Can you extend the essay below on regenerative partnerships in supply chains, starting right after its final sentence?

Exercise passage —
────────

Regenerative Partnerships in Supply Chains: From Good Intentions to Real Change

Nitesh Dullabh

April 2026


I walked away from a recent webinar with a lingering thought: we’ve spent years improving supply chains, but very little time truly rethinking them. 


Most of the systems we rely on today were built for efficiency - to move goods faster, cheaper, at scale. And to be fair, they’ve done that remarkably well. But they were never designed for the complexity we’re now facing: climate volatility, geopolitical and tariff uncertainty, water stress, soil degradation, and widening inequities across supply chains.


So what do we do? We add layers - more audits, more reporting, more standards.


Necessary? Yes.
Sufficient? Not really.


The deeper issue is not performance - it’s creating healthy conditions for design and structure.


What I’m seeing instead, and what I believe is the real shift underway, is the move toward regenerative partnerships. Not transactional relationships, but systems of collaboration that are designed to endure, adapt, and regenerate value over time through and with relational relationships.

Moving Beyond Transactional Thinking

Let’s start with a hard truth: most supply chain relationships are still transactional.


A buyer sets expectations. A supplier delivers. Sustainability is often bolted on as just another requirement to manage.


But regenerative partnerships operate on a different premise:
The system only works if everyone in it can continue to operate and grow equally.


That means farmers must remain economically and financially viable. Landscapes must remain productive. Corporations must secure a long-term supply. These are not separate goals - they are interdependent.


This is where insetting becomes practical. Organizations like International Platform for Insetting provide a strong starting point, but the core idea is simple: invest inside your supply chain, not outside it.


Once you do that, something shifts. We stop seeing supply chains as pipelines. We start seeing them as living systems. Living systems are open, self-organizing networks of matter and energy that actively maintain, repair, and replicate themselves while adapting to their environment. Now imagine this system operating in your supply chain. As a systems theorist, Fritjof Capra has emphasized that living systems are adaptive, interconnected, and self-organizing.

────────

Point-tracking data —
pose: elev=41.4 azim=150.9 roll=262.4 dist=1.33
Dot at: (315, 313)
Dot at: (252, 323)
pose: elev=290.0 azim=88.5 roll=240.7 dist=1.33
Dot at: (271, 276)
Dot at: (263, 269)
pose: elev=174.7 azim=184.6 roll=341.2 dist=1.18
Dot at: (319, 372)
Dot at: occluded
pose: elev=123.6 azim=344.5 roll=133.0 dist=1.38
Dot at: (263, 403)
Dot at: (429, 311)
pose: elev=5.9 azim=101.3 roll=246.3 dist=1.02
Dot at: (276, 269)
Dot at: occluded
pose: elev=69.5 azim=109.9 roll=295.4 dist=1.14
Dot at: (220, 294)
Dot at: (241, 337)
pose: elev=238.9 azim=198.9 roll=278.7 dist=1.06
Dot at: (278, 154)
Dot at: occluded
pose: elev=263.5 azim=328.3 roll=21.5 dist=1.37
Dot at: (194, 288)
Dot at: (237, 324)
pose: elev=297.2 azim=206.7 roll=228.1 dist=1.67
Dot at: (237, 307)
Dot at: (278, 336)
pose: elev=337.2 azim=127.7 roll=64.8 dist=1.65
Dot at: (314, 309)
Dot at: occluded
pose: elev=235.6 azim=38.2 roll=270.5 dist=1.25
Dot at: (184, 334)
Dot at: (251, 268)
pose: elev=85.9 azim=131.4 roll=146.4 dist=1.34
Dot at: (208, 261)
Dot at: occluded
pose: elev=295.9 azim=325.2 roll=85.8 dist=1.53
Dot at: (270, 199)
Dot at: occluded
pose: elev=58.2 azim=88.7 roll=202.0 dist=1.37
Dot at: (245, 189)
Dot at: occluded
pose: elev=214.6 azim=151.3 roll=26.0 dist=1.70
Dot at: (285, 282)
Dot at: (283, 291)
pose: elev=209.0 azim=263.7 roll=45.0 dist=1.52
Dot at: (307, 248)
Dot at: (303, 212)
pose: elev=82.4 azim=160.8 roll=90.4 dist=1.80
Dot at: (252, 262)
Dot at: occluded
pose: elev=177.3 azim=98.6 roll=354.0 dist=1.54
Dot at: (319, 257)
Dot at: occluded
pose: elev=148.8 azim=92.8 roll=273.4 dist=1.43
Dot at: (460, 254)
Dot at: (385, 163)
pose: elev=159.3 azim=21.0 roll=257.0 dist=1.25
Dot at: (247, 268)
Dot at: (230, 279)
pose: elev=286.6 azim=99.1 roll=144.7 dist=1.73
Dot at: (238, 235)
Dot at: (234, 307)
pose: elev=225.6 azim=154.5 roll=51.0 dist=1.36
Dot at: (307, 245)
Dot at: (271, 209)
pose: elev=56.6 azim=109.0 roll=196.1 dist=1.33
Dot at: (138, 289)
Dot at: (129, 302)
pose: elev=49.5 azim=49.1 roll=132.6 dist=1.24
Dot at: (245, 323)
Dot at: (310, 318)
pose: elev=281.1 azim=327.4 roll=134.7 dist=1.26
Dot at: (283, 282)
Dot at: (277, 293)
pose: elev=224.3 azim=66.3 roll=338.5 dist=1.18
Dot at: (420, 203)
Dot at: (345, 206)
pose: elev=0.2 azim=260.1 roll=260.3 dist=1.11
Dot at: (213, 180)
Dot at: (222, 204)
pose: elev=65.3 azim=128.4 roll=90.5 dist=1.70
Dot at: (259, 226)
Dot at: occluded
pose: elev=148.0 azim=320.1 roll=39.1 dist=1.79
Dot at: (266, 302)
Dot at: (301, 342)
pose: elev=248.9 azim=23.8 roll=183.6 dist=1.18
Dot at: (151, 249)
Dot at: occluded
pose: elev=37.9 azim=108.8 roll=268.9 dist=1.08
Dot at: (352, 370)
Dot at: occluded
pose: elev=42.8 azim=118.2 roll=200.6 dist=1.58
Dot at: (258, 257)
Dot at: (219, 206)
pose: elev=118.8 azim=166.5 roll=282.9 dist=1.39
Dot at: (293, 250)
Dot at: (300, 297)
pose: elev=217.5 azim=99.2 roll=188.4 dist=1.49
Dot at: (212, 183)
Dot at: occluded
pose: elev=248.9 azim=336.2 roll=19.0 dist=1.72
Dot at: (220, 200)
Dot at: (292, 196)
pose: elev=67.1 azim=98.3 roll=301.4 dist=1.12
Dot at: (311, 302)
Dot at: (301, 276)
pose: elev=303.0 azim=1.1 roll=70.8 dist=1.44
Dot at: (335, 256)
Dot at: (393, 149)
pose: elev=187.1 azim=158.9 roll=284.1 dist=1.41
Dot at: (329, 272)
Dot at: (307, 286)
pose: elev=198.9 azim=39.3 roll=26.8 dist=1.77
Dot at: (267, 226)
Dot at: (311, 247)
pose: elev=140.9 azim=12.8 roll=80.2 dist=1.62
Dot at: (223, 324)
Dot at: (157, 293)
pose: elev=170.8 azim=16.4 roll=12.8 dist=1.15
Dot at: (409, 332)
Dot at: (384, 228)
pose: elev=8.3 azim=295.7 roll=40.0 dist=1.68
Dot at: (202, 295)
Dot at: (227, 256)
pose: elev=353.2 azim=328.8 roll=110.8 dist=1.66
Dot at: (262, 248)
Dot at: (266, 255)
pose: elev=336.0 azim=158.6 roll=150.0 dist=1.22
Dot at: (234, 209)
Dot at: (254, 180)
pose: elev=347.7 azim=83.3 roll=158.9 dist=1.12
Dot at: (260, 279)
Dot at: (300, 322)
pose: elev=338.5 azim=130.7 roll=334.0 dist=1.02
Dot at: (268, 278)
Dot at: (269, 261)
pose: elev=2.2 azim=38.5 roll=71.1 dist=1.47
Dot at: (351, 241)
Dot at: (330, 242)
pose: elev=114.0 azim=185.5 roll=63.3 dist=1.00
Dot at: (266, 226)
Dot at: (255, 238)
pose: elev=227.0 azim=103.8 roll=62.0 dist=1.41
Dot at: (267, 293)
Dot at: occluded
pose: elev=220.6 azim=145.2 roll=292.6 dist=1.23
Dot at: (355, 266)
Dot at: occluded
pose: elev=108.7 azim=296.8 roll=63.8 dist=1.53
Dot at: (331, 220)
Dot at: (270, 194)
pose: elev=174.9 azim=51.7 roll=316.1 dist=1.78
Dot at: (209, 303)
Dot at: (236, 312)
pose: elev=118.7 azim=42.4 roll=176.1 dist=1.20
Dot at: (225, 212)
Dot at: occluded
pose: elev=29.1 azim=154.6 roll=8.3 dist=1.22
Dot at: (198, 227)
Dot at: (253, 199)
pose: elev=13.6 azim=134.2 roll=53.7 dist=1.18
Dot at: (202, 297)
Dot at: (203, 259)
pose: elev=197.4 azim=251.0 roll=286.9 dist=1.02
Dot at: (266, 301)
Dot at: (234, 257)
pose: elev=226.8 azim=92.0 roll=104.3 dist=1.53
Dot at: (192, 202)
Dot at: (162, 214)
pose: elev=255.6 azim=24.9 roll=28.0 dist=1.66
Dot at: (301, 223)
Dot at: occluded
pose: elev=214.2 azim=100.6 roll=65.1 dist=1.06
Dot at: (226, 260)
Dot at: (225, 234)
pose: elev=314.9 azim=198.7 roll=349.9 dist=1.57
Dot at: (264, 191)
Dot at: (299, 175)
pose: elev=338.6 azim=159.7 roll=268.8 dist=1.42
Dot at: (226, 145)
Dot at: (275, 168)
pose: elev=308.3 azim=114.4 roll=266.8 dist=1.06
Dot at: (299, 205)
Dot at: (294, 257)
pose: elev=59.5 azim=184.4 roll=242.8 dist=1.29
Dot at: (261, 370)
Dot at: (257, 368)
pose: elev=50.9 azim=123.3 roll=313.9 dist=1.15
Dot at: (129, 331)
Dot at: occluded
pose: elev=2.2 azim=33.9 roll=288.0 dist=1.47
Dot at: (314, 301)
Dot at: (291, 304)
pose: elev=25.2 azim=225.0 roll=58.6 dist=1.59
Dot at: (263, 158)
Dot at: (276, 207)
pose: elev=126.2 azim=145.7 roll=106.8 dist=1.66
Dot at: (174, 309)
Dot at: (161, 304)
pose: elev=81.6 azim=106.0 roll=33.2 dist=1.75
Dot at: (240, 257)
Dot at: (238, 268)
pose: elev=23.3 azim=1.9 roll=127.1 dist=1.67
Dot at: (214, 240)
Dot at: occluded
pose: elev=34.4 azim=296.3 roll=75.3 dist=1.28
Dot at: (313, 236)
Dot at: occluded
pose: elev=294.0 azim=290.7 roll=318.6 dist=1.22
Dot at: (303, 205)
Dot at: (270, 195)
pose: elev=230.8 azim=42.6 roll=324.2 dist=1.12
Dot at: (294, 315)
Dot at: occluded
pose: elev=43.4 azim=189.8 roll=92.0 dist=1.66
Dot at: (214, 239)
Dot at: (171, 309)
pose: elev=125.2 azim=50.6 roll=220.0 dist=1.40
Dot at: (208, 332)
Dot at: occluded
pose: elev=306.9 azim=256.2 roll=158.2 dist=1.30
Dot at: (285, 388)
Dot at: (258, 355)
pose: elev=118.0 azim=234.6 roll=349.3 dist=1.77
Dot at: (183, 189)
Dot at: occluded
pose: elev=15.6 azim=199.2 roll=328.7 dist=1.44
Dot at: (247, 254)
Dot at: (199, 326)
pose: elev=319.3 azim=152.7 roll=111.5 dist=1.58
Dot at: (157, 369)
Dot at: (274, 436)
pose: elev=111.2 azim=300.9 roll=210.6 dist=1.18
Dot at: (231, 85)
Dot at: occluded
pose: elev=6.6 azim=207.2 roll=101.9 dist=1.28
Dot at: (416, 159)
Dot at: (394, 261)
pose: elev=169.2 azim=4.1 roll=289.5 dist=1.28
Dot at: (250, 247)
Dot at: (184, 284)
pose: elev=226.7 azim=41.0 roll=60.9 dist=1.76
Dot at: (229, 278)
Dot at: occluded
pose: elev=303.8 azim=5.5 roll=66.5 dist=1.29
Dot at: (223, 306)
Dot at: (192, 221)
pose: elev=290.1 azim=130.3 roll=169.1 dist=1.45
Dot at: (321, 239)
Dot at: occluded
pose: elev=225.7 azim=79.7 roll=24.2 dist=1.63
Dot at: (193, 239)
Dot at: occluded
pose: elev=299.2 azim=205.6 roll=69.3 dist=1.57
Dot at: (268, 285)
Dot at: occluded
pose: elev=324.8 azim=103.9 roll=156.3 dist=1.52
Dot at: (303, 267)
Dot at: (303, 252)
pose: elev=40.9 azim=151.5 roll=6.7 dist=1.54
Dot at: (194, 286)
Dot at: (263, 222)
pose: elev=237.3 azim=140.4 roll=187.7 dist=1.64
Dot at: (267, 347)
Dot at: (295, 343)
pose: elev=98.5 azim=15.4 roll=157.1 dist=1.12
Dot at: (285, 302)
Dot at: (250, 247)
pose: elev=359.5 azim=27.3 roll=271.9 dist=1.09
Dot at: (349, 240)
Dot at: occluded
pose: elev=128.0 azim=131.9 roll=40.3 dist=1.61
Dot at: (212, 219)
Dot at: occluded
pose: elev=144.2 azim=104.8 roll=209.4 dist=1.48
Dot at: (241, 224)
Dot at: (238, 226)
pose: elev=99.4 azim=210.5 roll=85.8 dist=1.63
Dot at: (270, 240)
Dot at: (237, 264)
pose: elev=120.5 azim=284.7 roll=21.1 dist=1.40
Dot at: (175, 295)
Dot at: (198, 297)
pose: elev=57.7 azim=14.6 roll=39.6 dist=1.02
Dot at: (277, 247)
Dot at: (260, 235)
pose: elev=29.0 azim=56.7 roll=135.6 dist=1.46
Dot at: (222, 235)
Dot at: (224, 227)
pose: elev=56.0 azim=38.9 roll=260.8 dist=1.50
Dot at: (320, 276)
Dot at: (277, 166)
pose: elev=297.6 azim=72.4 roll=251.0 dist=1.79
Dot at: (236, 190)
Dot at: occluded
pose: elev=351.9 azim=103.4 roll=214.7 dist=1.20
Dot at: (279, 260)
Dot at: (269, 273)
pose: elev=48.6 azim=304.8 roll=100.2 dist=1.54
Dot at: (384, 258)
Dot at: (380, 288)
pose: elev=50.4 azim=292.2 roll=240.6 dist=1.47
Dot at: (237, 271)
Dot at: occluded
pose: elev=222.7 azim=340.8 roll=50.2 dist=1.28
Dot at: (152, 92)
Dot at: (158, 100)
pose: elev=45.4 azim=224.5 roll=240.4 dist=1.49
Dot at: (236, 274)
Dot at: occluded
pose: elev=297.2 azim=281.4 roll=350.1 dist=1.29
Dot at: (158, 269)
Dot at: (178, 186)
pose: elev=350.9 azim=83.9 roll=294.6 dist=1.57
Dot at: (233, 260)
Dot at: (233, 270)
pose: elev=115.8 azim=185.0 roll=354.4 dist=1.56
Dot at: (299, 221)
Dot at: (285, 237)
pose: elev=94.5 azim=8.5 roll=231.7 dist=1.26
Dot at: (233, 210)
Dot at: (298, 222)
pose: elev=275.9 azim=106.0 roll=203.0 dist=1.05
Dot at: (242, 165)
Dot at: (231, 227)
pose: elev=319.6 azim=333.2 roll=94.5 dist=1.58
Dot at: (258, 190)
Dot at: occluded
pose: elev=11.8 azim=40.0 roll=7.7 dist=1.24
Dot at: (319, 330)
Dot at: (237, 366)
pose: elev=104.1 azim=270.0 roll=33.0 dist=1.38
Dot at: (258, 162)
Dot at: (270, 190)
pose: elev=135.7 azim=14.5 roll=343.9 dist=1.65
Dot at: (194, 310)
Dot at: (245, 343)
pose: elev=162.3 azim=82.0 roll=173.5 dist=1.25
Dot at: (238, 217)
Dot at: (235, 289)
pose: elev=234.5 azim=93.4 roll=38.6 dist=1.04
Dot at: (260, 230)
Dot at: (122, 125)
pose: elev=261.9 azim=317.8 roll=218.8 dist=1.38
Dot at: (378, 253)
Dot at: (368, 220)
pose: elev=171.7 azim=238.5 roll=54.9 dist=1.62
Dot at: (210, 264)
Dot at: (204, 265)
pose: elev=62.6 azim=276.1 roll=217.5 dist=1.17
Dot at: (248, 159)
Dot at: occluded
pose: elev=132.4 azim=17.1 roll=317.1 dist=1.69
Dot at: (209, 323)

────────

Result —
Why Partnerships Fail

When I teach my students about partnerships, I often reference the work of Robert Axelrod - particularly his insights from The Evolution of Cooperation.


Axelrod’s core finding is deceptively simple:
Cooperation emerges when relationships are repeated, transparent, and based on reciprocity.


In game theory terms, the most successful strategy wasn’t domination - it was “tit-for-tat”:


  • Start with cooperation 
  • Reward cooperation 
  • Respond to defection, but don’t hold grudges 
  • Return to cooperation quickly 


Now apply that to your supply chains.


Most of our current systems are structured like one-off games:


  • Short-term contracts 
  • Price-driven decisions 
  • Limited transparency 


In that environment, defection is rational. Suppliers cut corners. Buyers switch sources. Trust erodes.


Regenerative partnerships flip this into a repeated game:


  • Long-term agreements 
  • Shared visibility 
  • Mutual dependence
  • Agreed-upon governance 


This is what creates what I call the “stickiness factor.”


Partnerships don’t stick because of goodwill.
They stick because the structure
rewards cooperation and collaboration over time.


That’s the missing piece in many of our sustainability efforts today.

The Stickiness Factor in Practice

From what I’ve seen, three conditions make partnerships stick:


1. Shared incentives and shared risks
If only one side benefits and takes all the risk, the partnership will eventually break.


2. Long-term commitment
Short-term contracts undermine trust before it even takes shape.


3. Mutual accountability
Not just suppliers being measured, but buyers and all other intermediaries in the supply chain as well.


Organizations like The Nature Conservancy, Soil Capital, and IDH are experimenting with these multi-stakeholder models. They’re not perfect, but they are structurally aligned with what Axelrod showed decades ago: cooperation must be designed and structured, not assumed.

What This Looks Like on the Ground

Let’s make this real with two practical examples.


Example 1: Coffee (System Under Stress)


In coffee, the imbalance is clear. Farmers carry most of the risk, while value is captured downstream.


A regenerative partnership model changes the structure:


  • Buyers commit to multi-year sourcing agreements 
  • Farmers adopt regenerative practices (soil, biodiversity, water) 
  • Finance partners provide blended capital to de-risk transition 
  • Data systems enable traceability and verification 


Organizations like Soil Capital are already linking financial incentives to these outcomes, and companies like Nespresso are putting this into action.


Example 2: Beef (System Rewiring)


In the beef sector, we’re seeing early models where:


  • Ranchers are rewarded for soil carbon and land stewardship 
  • Corporations invest upstream to secure Scope 3 reductions 
  • Intermediaries coordinate landscape-level regenerative outcomes 


What’s different here is not the practices - it’s the alignment of incentives and risks across the chain.

From Pilots to Practice: What We Can Actually Do

Let’s be practical. If you’re sitting inside a company today, where do you start?


1. Redesign contracts as relationships
Move from annual sourcing cycles to multi-year agreements tied to sharing outcomes and benefits, not just volume.


2. Co-invest upstream
If resilience matters, invest where it’s created - on farms, in soil, in water systems, in socio-economic change.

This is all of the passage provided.